I can’t just sit here. I get fidgety. My gizmo is all out of sorts.

Dodd’s Invites exhibition The Manbody ran 20 April–28 May 2017. For the show he produced a new 4K digital film that focussed on a conversation between two characters occupying a luxury people carrier in an underground car park. One of the characters, wearing a camouflage jump suit, is immersed in playing a Sony Playstation VR system throughout. The female character alongside him is in dress made of long hair. Both have cartoonish and vaguely horrifying animated facial appendages, which float over their heads and obscure their mouths.

Click here to watch the full version of The Manbody. You can also explore other amazing works from Dodd’s back-catalogue.

Their conversation is derived from Plato’s Timaeus, written c. 360 BC. The original text addresses, from a hyper-masculine viewpoint, both the nature of being and base bodily functions. Dodd’s fascination with this source lies in how such an all-encompassing worldview, obsolete yet worryingly resonant, meshes together the messy details of organic matter.

Look, it’s true there’s some weird shit around. But, let’s face it the Fabricator is a good guy. And the management team, well they organised all the materials to be the same throughout.

The Manbody soundtrack is a composition of skittering trap hip hop, and the visual aesthetic borrows from uber glossy music videos and commercial promotional content. The overall effect is of a reformed reality in which many constituent parts – classical ideas, archaic language, music, animation and filmed footage – are layered and stacked into an awkward but beguiling new shape.

In the Downloads section of this page you can find the interview with curator Paul Luckraft that accompanied the exhibition, plus the full script for The Manbody film. And scroll down to the Gallery for further images of Dodd’s work.

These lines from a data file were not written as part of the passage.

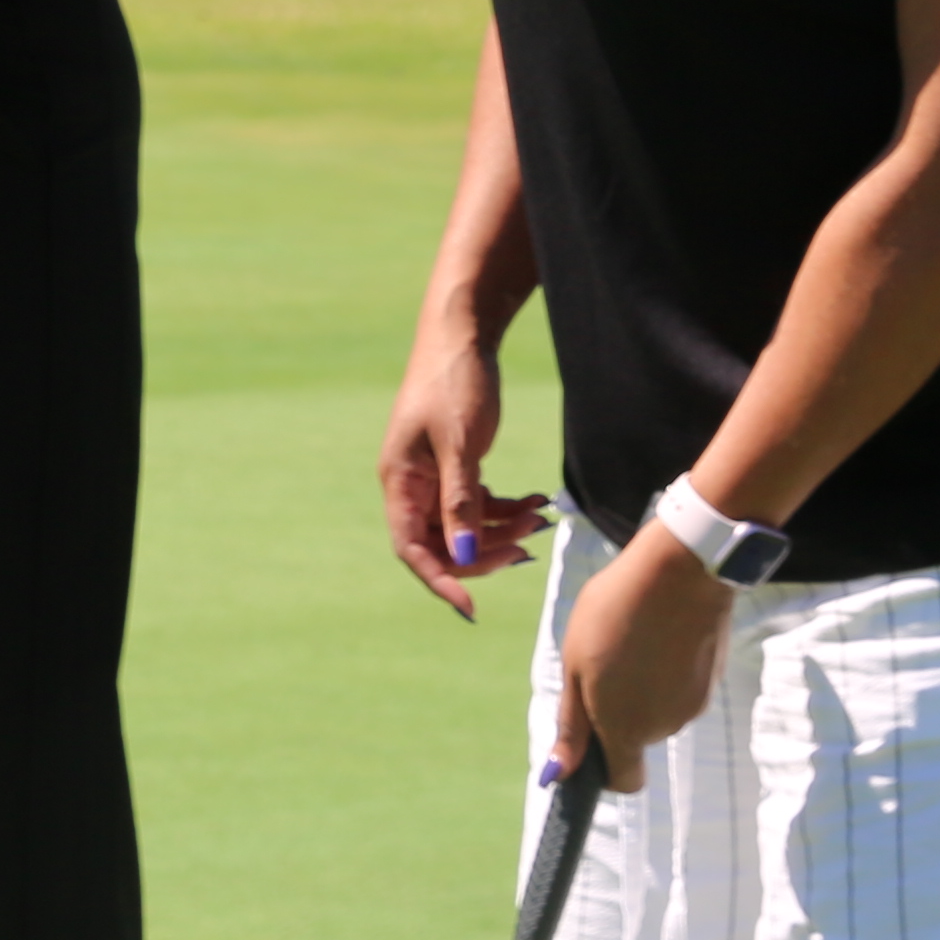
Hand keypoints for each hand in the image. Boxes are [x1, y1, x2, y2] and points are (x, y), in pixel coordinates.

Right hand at [378, 328, 552, 619]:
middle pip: (440, 541)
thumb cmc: (454, 382)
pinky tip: (533, 501)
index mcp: (399, 481)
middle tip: (526, 547)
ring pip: (462, 524)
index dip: (438, 579)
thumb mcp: (461, 444)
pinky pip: (474, 503)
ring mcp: (430, 476)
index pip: (411, 548)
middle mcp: (410, 485)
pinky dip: (503, 508)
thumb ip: (461, 501)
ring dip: (500, 529)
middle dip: (482, 551)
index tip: (469, 605)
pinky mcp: (452, 465)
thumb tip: (459, 553)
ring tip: (540, 518)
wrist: (461, 333)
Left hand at [547, 530, 729, 787]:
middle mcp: (664, 727)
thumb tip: (557, 775)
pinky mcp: (712, 680)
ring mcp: (693, 704)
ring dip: (641, 687)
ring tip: (632, 639)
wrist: (681, 571)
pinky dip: (667, 671)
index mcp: (625, 729)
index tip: (589, 744)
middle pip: (636, 738)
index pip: (624, 780)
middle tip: (603, 661)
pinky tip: (658, 634)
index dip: (604, 771)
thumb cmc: (615, 614)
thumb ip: (572, 725)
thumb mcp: (576, 667)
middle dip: (617, 712)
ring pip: (658, 710)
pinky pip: (680, 688)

Dodd’s work can also be seen on the Daata website. These newly-commissioned pieces include The Doctor, a six-part meditation on masculine bodily exertion, chemical energy and disorientated calm, and The Race (Sunlit Uplands) described by the artist as ‘a brief meditation on a journey. revolving toward a fictitious, undecipherable future. A disorientated empty void, obscured by damp, turgid flesh and a will to regain control. The uplands are sunny, and we're headed toward them.’

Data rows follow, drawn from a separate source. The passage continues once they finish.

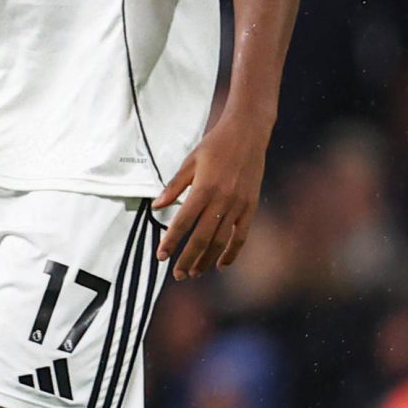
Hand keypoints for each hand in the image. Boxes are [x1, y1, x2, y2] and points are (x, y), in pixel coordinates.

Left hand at [154, 110, 268, 279]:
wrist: (248, 133)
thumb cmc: (215, 145)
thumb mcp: (190, 161)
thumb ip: (173, 186)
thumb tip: (156, 206)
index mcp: (203, 189)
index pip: (183, 222)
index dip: (171, 242)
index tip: (160, 256)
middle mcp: (222, 200)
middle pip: (202, 238)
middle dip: (188, 259)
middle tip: (177, 275)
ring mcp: (239, 205)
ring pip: (221, 241)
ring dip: (207, 260)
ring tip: (194, 273)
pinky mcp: (250, 206)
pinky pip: (241, 235)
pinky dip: (231, 252)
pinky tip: (221, 264)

Elliot Dodd b. 1978, Jersey, Channel Islands.
Lives and works in London. Dodd holds a postgraduate diploma from the Royal Academy Schools, London, and a BA in Fine Art from the Slade School of Fine Art, London. Solo exhibitions include those at MadeIn Gallery, Shanghai (2018). Group exhibitions and screenings include those at Rhode Island College, Providence, Rhode Island (2019); Chalton Gallery, London (2019); Times Square (with Daata Editions), New York (2019); Guangzhou Airport Biennale, Guangzhou (2019); Liste Art Fair, Basel (2018); 650mAh, Hove (2018); Supernova Digital Film Festival, Denver (2018); Tanya Leighton Gallery, Berlin (2017); Royal Academy of Arts, London (2017); Rockelmann &, Berlin (2017); Sunday Art Fair, London (2016) and IMT Gallery, London (2016).